BEGIN Passage

Hi Stennie
So it’s release 4.4 I’m after. I’m not after a fix for general sorts running very slowly, sorts on find work perfectly well. The bug I mentioned is related to aggregate queries not selecting the index to sort on correctly which results in the entire collection being reloaded (AIUI) and explains the problems we are having completely. I really just need to know when the next release of Mongo is scheduled, I assume the referenced bugs will be addressed in it.
We have implemented a work-around for now as recommended by a bug linked to 7568 https://jira.mongodb.org/browse/SERVER-21471 by replacing our aggregate call with find but this is not going to be a long term viable option without a lot of code upheaval which I would rather not have to do.
The issue manifests itself (at least for us) working on a collection of 34,000,000 documents. Weirdly if we run an aggregate query that returns many documents (8,782,333 to be precise) the query completes in approx 8 seconds. But if we then run the same query against a different objectId such that it returns a very small number of documents (27) then it takes 2 minutes to return:
So we have a collection containing documents that reference other objects in an array of ObjectIds e.g.:
{
...

END Passage
BEGIN Materials provided

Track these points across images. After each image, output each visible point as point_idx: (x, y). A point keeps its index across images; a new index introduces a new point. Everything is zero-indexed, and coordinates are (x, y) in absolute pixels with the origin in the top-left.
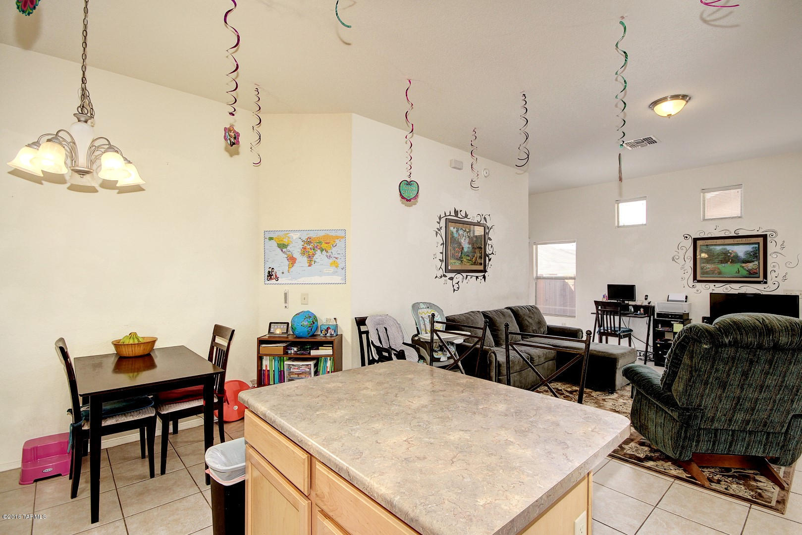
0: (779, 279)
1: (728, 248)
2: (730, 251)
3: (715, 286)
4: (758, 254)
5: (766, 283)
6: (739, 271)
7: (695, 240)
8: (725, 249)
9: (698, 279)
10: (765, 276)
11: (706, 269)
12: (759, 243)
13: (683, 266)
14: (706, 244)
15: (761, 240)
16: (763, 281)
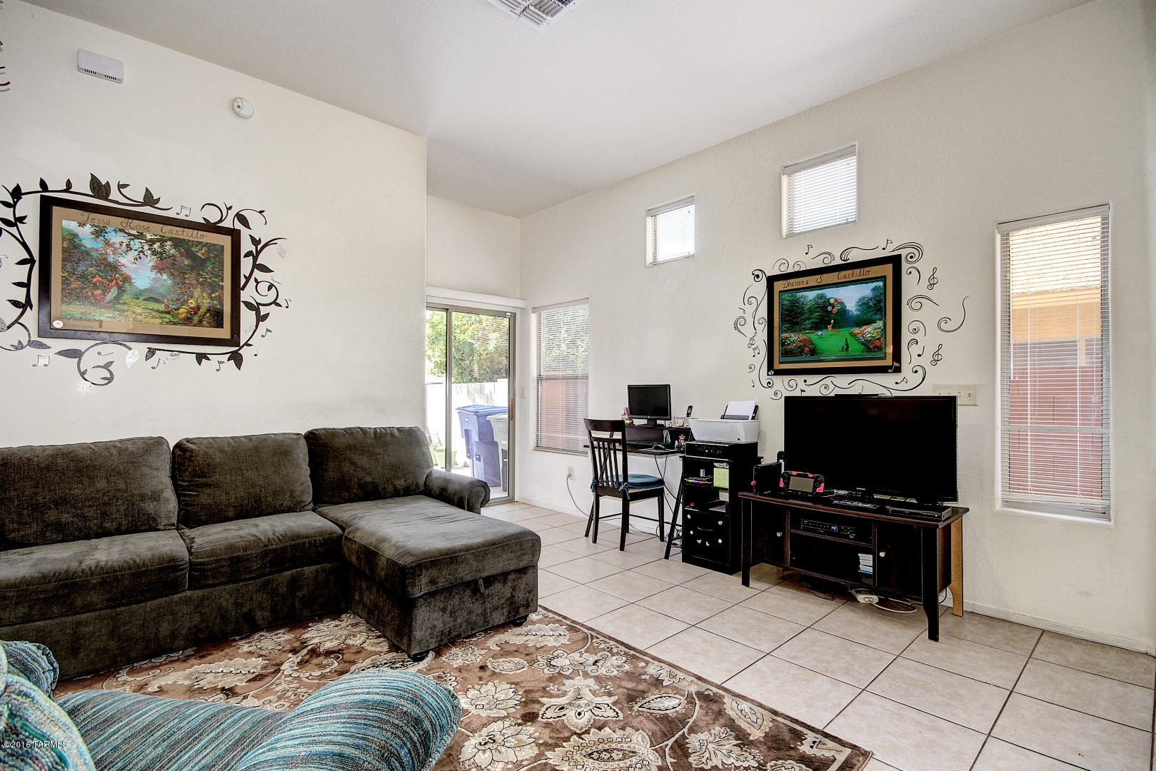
0: (926, 361)
1: (830, 293)
2: (832, 301)
3: (805, 381)
4: (882, 304)
5: (898, 370)
6: (847, 345)
7: (771, 280)
8: (822, 297)
9: (775, 368)
10: (897, 356)
11: (789, 345)
12: (883, 278)
13: (752, 339)
14: (790, 288)
15: (887, 270)
16: (890, 367)
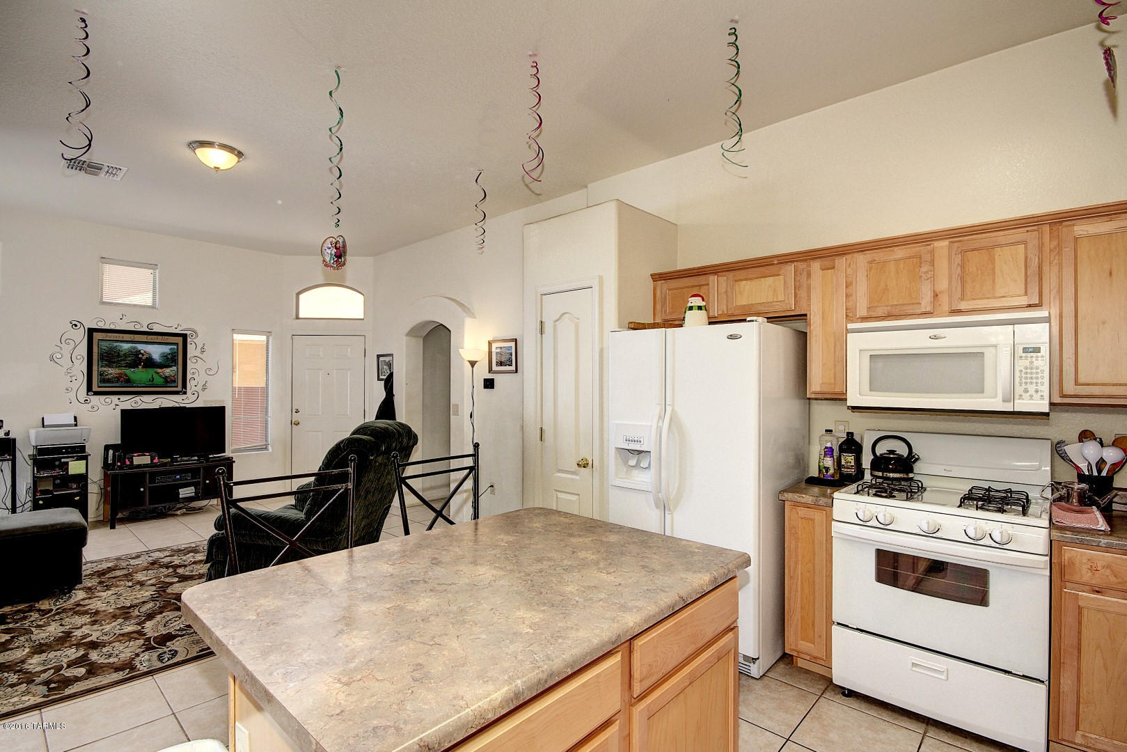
0: (199, 388)
1: (140, 347)
2: (142, 352)
3: (119, 399)
4: (176, 358)
5: (185, 393)
6: (153, 378)
7: (91, 332)
9: (93, 390)
10: (184, 385)
11: (106, 375)
12: (177, 344)
13: (70, 368)
14: (108, 338)
15: (180, 340)
16: (181, 392)
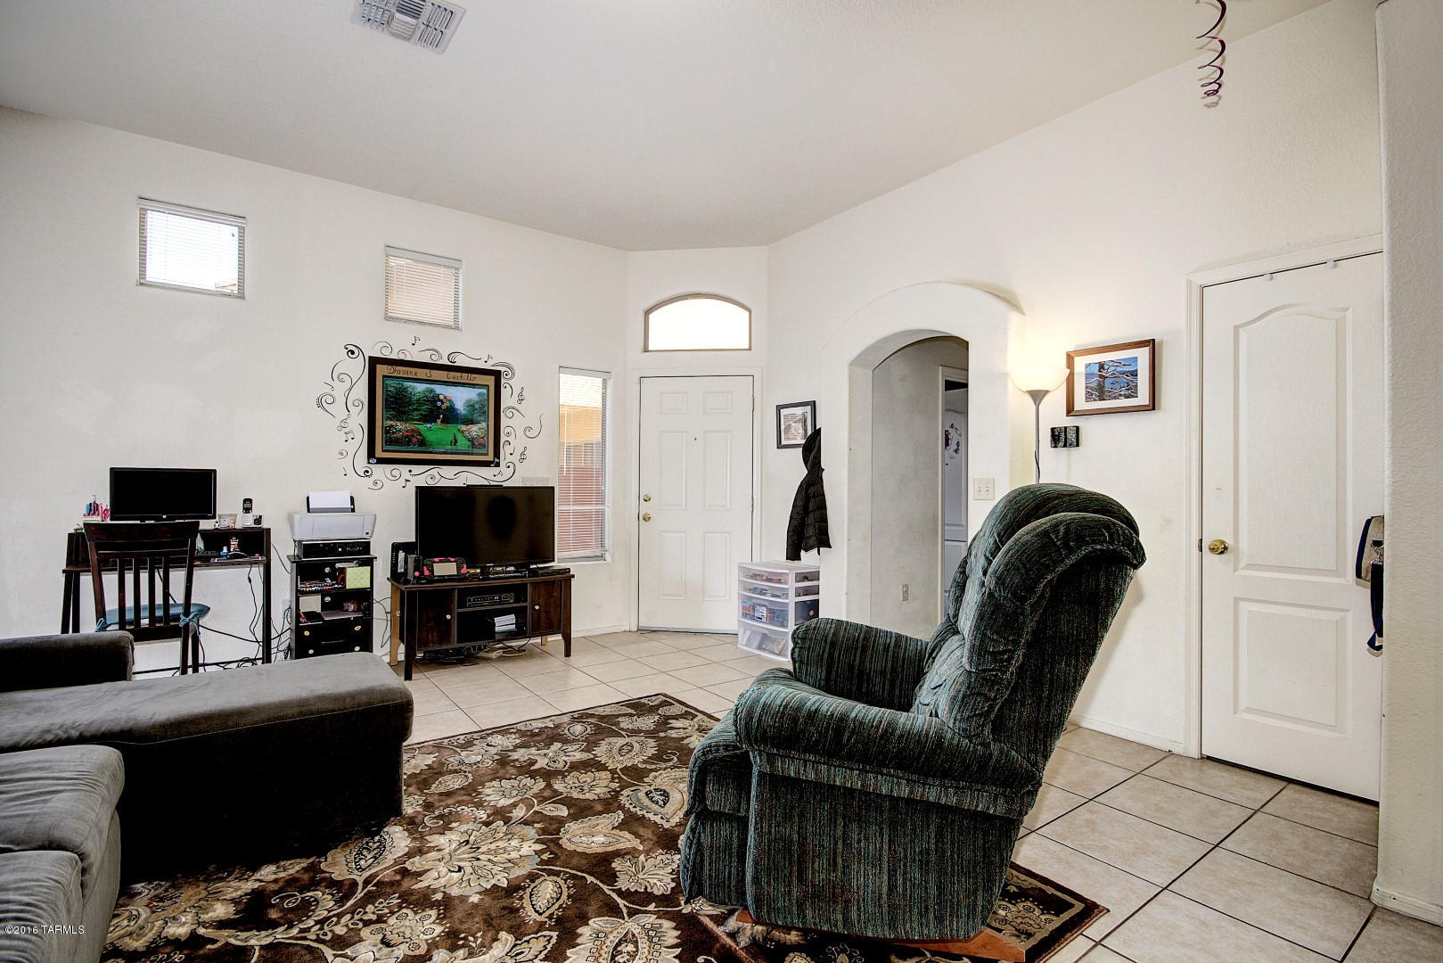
0: (516, 458)
1: (438, 389)
2: (441, 397)
3: (410, 471)
4: (486, 408)
5: (498, 465)
6: (455, 440)
7: (374, 362)
8: (432, 391)
9: (377, 456)
10: (497, 454)
11: (394, 433)
12: (487, 386)
13: (344, 421)
14: (396, 374)
15: (490, 380)
16: (492, 462)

END Materials provided

● Assignment A
Transcribe the forum post on MongoDB aggregate queries from "We have implemented" up to and including "have to do.".
● Assignment B
Repeat word for word the lines of the records from the start up to and including the line with "2: (441, 397)", leaving the pictures out of your answer.
The forum post and the records are unrelated to each other.

● Task output A
We have implemented a work-around for now as recommended by a bug linked to 7568 https://jira.mongodb.org/browse/SERVER-21471 by replacing our aggregate call with find but this is not going to be a long term viable option without a lot of code upheaval which I would rather not have to do.

● Task output B
Track these points across images. After each image, output each visible point as point_idx: (x, y). A point keeps its index across images; a new index introduces a new point. Everything is zero-indexed, and coordinates are (x, y) in absolute pixels with the origin in the top-left.
0: (779, 279)
1: (728, 248)
2: (730, 251)
3: (715, 286)
4: (758, 254)
5: (766, 283)
6: (739, 271)
7: (695, 240)
8: (725, 249)
9: (698, 279)
10: (765, 276)
11: (706, 269)
12: (759, 243)
13: (683, 266)
14: (706, 244)
15: (761, 240)
16: (763, 281)
0: (926, 361)
1: (830, 293)
2: (832, 301)
3: (805, 381)
4: (882, 304)
5: (898, 370)
6: (847, 345)
7: (771, 280)
8: (822, 297)
9: (775, 368)
10: (897, 356)
11: (789, 345)
12: (883, 278)
13: (752, 339)
14: (790, 288)
15: (887, 270)
16: (890, 367)
0: (199, 388)
1: (140, 347)
2: (142, 352)
3: (119, 399)
4: (176, 358)
5: (185, 393)
6: (153, 378)
7: (91, 332)
9: (93, 390)
10: (184, 385)
11: (106, 375)
12: (177, 344)
13: (70, 368)
14: (108, 338)
15: (180, 340)
16: (181, 392)
0: (516, 458)
1: (438, 389)
2: (441, 397)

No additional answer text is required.